***** Extrait à lire *****

Temps de lecture : 6 minutes

Pologne – Entretien avec Wojciech Murdzek, député du parti au pouvoir Droit et Justice (PiS) et ancien maire de la ville de Świdnica : « Que l’UE cesse donc de perdre son temps à discuter de la démocratie et de l’État de droit en Pologne ! », par Olivier Bault (entretien réalisé le 12 décembre 2016 pour le Visegrád Post).


Olivier Bault : Comment le PiS et vous-même voyez-vous la victoire de Donald Trump aux États-Unis ? Craignez-vous un rapprochement des États-Unis avec la Russie, aux dépens de la Pologne ?

Wojciech Murdzek : À ce stade, il est encore difficile de faire la distinction entre les déclarations qui relèvent du jeu électoral et celles qui traduisent une véritable détermination. La Pologne, qui a à de multiples reprises exprimé son désir de voir sa sécurité renforcée par une politique plus active des États-Unis dans la région, ne voudrait pas assister à un changement de politique en ce qui concerne la présence de troupes de l’OTAN, notamment américaines, sur son territoire, alors que cette présence est justement en train de se concrétiser.

La question pour nous est donc de savoir quelle sera la politique américaine sous la présidence de Donald Trump dans ce domaine puisque rien n’a changé dans la politique hostile de la Russie dans la région et que la nécessité d’un renforcement militaire reste d’actualité. Le souhait d’avoir chez nous des soldats américains se base sur notre conviction qu’une attaque contre des soldats américains basés en Pologne déclencherait automatiquement un engagement américain à nos côtés.

Nous avons, nous Polonais, une méfiance très profondément ancrée vis-à-vis de la Russie, qui découle de notre histoire. Nous aimerions croire qu’il peut en être autrement avec la Russie, mais en attendant d’arriver à cette conviction nous avons sans doute le sentiment d’avoir pour mission de dire à l’Amérique et à l’Europe : « Ne croyez pas la Russie ». En l’occurrence la Russie de Vladimir Poutine. L’exemple de l’Ukraine montre le vrai visage de la Russie qui apparaît à la première occasion.

***** Données fournies *****

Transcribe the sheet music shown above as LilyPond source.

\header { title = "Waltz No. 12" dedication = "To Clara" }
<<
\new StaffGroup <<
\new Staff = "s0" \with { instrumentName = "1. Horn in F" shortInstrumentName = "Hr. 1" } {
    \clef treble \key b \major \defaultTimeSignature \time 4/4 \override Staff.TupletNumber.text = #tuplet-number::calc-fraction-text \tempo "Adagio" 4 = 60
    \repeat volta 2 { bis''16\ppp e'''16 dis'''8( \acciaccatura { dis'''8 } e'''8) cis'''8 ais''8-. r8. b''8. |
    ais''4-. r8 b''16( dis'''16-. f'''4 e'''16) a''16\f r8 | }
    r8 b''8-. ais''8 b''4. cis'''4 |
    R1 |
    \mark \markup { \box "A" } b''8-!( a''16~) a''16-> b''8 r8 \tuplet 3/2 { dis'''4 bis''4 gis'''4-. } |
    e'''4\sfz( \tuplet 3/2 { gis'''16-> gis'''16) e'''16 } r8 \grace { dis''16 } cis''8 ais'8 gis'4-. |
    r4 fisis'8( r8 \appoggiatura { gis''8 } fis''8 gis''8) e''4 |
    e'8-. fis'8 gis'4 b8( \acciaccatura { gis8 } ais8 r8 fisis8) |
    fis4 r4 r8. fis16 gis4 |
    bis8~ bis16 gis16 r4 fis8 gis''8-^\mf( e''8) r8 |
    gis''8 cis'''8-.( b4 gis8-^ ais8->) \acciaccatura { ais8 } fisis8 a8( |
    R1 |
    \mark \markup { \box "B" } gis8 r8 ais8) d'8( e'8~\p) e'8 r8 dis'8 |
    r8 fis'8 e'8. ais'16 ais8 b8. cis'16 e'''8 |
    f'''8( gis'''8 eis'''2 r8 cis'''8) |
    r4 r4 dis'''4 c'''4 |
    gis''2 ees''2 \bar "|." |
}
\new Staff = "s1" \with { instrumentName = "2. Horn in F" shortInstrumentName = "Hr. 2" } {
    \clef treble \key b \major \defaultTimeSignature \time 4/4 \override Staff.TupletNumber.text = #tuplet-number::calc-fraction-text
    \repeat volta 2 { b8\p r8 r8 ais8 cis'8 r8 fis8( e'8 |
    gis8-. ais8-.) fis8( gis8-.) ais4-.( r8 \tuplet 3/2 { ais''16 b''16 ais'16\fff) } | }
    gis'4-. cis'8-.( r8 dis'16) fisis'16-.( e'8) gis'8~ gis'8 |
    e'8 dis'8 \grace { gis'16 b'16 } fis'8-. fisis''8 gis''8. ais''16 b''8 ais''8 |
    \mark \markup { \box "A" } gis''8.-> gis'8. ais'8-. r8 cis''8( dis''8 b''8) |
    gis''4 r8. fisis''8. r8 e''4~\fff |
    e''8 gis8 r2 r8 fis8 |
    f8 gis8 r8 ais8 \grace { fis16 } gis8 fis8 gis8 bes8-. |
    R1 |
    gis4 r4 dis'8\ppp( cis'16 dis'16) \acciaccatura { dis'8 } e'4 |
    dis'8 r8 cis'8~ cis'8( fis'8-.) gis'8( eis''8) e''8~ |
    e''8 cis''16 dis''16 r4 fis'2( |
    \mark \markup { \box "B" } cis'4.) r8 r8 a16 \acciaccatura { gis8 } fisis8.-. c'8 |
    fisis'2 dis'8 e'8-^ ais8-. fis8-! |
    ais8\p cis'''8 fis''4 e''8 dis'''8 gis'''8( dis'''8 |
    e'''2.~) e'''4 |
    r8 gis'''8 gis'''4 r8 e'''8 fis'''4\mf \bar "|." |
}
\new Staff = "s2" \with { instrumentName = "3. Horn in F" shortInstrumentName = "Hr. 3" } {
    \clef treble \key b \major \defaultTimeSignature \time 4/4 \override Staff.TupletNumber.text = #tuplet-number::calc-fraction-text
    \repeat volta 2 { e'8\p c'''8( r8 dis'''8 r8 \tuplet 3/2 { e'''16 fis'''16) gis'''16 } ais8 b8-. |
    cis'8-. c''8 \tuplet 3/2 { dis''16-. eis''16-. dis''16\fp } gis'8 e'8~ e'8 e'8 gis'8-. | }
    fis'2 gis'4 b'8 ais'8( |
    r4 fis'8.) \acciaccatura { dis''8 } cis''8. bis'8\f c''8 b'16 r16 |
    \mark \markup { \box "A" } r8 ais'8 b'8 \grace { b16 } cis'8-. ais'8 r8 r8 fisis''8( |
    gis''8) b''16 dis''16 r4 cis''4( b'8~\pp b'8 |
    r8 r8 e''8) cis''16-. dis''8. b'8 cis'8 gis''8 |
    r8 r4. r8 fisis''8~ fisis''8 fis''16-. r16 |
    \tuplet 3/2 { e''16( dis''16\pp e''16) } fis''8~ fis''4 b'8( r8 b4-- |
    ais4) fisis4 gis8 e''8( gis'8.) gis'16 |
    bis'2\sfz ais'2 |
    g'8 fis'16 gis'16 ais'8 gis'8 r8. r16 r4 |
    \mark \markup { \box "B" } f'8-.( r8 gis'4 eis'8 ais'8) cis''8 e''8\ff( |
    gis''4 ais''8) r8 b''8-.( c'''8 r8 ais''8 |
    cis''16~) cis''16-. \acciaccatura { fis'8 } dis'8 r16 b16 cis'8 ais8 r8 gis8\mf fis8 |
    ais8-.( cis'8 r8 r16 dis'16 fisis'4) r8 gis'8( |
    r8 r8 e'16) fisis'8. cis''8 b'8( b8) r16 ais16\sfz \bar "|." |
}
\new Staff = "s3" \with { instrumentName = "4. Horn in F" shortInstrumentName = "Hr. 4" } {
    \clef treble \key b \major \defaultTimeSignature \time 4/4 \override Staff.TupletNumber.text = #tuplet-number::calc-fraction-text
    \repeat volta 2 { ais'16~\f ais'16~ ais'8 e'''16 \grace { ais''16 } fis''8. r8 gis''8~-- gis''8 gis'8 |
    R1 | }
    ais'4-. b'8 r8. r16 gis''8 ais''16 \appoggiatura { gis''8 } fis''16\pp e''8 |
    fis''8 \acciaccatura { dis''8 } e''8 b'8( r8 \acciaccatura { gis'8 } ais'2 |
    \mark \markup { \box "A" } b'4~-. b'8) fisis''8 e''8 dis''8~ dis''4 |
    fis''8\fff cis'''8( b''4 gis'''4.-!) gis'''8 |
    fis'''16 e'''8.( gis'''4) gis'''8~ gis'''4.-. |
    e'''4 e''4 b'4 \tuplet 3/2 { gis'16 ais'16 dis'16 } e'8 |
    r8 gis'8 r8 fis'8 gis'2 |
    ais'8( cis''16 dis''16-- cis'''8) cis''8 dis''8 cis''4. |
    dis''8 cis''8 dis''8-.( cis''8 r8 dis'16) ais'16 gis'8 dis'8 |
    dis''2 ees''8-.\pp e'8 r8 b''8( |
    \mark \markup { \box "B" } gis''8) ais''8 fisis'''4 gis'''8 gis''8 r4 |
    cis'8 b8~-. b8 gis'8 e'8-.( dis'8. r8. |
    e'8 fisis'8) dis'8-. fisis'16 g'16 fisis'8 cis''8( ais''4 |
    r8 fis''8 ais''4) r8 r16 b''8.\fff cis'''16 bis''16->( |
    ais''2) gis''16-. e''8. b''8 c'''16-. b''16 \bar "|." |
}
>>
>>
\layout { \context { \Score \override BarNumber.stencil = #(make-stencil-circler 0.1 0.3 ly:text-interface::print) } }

*****

**Consignes**
1. Dans l'entretien avec Wojciech Murdzek, réécrivez le passage allant de « La question pour » jusqu'à « à nos côtés. » en substituant « Barack Obama » à « Donald Trump ».
2. Répondez à ces questions à partir de l'entretien avec Wojciech Murdzek :
(a) De quel parti Wojciech Murdzek est-il député ?
(b) De quelle ville a-t-il été maire ?
(c) Selon lui, quel exemple montre le vrai visage de la Russie ?
3. Poursuivez l'entretien avec Wojciech Murdzek à partir de sa dernière phrase.
Les entrées proviennent d'une autre source que l'extrait.

**Corrigé**
1.
La question pour nous est donc de savoir quelle sera la politique américaine sous la présidence de Barack Obama dans ce domaine puisque rien n’a changé dans la politique hostile de la Russie dans la région et que la nécessité d’un renforcement militaire reste d’actualité. Le souhait d’avoir chez nous des soldats américains se base sur notre conviction qu’une attaque contre des soldats américains basés en Pologne déclencherait automatiquement un engagement américain à nos côtés.

2.
(a) Du parti Droit et Justice (PiS).
(b) De la ville de Świdnica.
(c) L'exemple de l'Ukraine.

3.
OB : La catastrophe aérienne de Smolensk et la manière dont l’enquête a été menée est-elle aujourd’hui un obstacle supplémentaire à une normalisation des relations entre la Pologne et la Russie, ou pensez-vous au contraire que c’est sans importance ?

Wojciech Murdzek : Je pense que c’est un facteur important, car c’est utilisé par la Russie, par exemple à travers son refus de restituer l’épave de l’avion, pour attiser les tensions internes en Pologne afin d’affaiblir notre pays.

OB : Laissons donc là les difficiles relations russo-polonaises et parlons un peu de l’Union européenne et du Groupe de Visegrád. Quel est votre regard sur le projet de « contre-révolution culturelle » évoqué récemment par Jarosław Kaczyński et Viktor Orbán ?

Wojciech Murdzek : Le terme de « contre-révolution » se réfère à une révolution qui est en cours et qui dure depuis plusieurs années. Il s’agit de cet éloignement de l’Europe de ses racines européennes et des idées qui animaient les fondateurs de la Communauté européenne, un éloignement qui ne mène nulle part. C’est quelque chose que la Pologne et la Hongrie perçoivent clairement et que d’autres commencent à voir et à exprimer. Il s’agit non pas de proposer quelque chose de nouveau ou de s’opposer à l’Union européenne, mais de retourner à une Europe des vraies valeurs, aux racines chrétiennes de l’Europe et à une Europe des nations.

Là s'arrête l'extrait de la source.